• [Exercise brief]: Reproduce the text from the start of the entries through the line containing "która ułatwia najtrudniejsze decyzje", with both ends included and the pictures omitted.

● ● ● ● ● ● ●

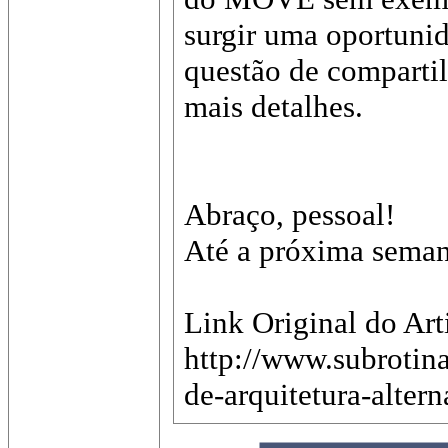
surgir uma oportunida
questão de comparti
mais detalhes.
Abraço, pessoal!
Até a próxima sema
Link Original do Art
http://www.subroti
de-arquitetura-altern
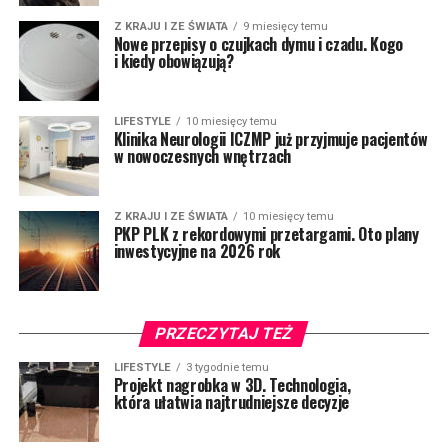
Z KRAJU I ZE ŚWIATA
9 miesięcy temu
Nowe przepisy o czujkach dymu i czadu. Kogo
i kiedy obowiązują?
LIFESTYLE
10 miesięcy temu
Klinika Neurologii ICZMP już przyjmuje pacjentów
w nowoczesnych wnętrzach
Z KRAJU I ZE ŚWIATA
10 miesięcy temu
PKP PLK z rekordowymi przetargami. Oto plany
inwestycyjne na 2026 rok
PRZECZYTAJ TEŻ
LIFESTYLE
3 tygodnie temu
Projekt nagrobka w 3D. Technologia,
która ułatwia najtrudniejsze decyzje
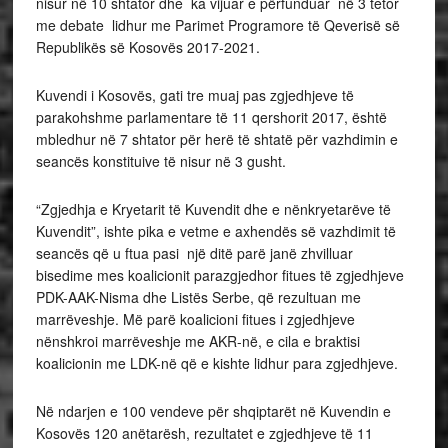
nisur në 10 shtator dhe ka vijuar e përfunduar në 3 tetor
me debate lidhur me Parimet Programore të Qeverisë së
Republikës së Kosovës 2017-2021.
Kuvendi i Kosovës, gati tre muaj pas zgjedhjeve të
parakohshme parlamentare të 11 qershorit 2017, është
mbledhur në 7 shtator për herë të shtatë për vazhdimin e
seancës konstituive të nisur në 3 gusht.
“Zgjedhja e Kryetarit të Kuvendit dhe e nënkryetarëve të
Kuvendit”, ishte pika e vetme e axhendës së vazhdimit të
seancës që u ftua pasi një ditë parë janë zhvilluar
bisedime mes koalicionit parazgjedhor fitues të zgjedhjeve
PDK-AAK-Nisma dhe Listës Serbe, që rezultuan me
marrëveshje. Më parë koalicioni fitues i zgjedhjeve
nënshkroi marrëveshje me AKR-në, e cila e braktisi
koalicionin me LDK-në që e kishte lidhur para zgjedhjeve.
Në ndarjen e 100 vendeve për shqiptarët në Kuvendin e
Kosovës 120 anëtarësh, rezultatet e zgjedhjeve të 11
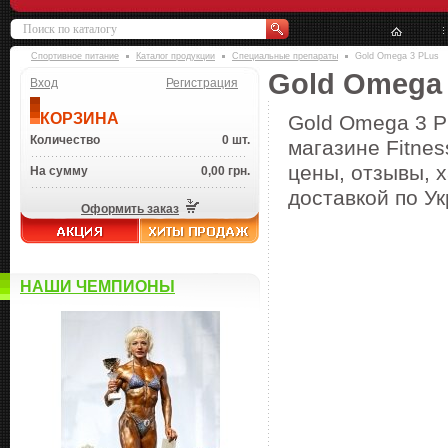
Спортивное питание
Каталог продукции
Специальные препараты
Gold Omega 3 PLus
Gold Omega 
Вход
Регистрация
КОРЗИНА
Gold Omega 3 P
Количество
0 шт.
магазине Fitne
цены, отзывы, х
На сумму
0,00 грн.
доставкой по Ук
Оформить заказ
НАШИ ЧЕМПИОНЫ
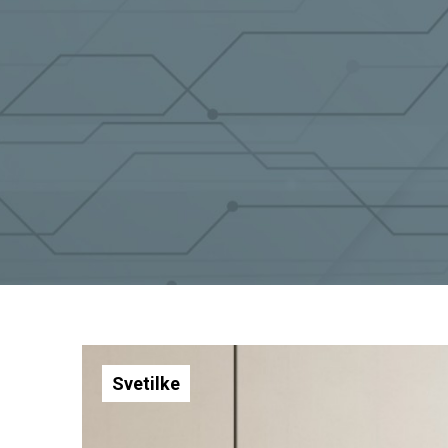
Svetilke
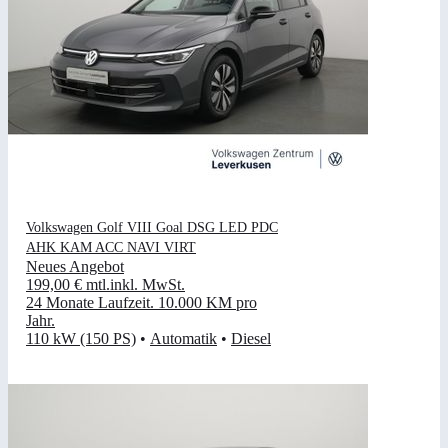
Volkswagen Golf VIII Goal DSG LED PDC
AHK KAM ACC NAVI VIRT
Neues Angebot
199,00 €
mtl.
inkl. MwSt.
24 Monate Laufzeit
.
10.000 KM pro
Jahr
.
110 kW (150 PS)
•
Automatik
•
Diesel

● ● ● ● ● ● ●

• [Reply]:
surgir uma oportunida
questão de comparti
mais detalhes.
Abraço, pessoal!
Até a próxima sema
Link Original do Art
http://www.subroti
de-arquitetura-altern
Z KRAJU I ZE ŚWIATA
9 miesięcy temu
Nowe przepisy o czujkach dymu i czadu. Kogo
i kiedy obowiązują?
LIFESTYLE
10 miesięcy temu
Klinika Neurologii ICZMP już przyjmuje pacjentów
w nowoczesnych wnętrzach
Z KRAJU I ZE ŚWIATA
10 miesięcy temu
PKP PLK z rekordowymi przetargami. Oto plany
inwestycyjne na 2026 rok
PRZECZYTAJ TEŻ
LIFESTYLE
3 tygodnie temu
Projekt nagrobka w 3D. Technologia,
która ułatwia najtrudniejsze decyzje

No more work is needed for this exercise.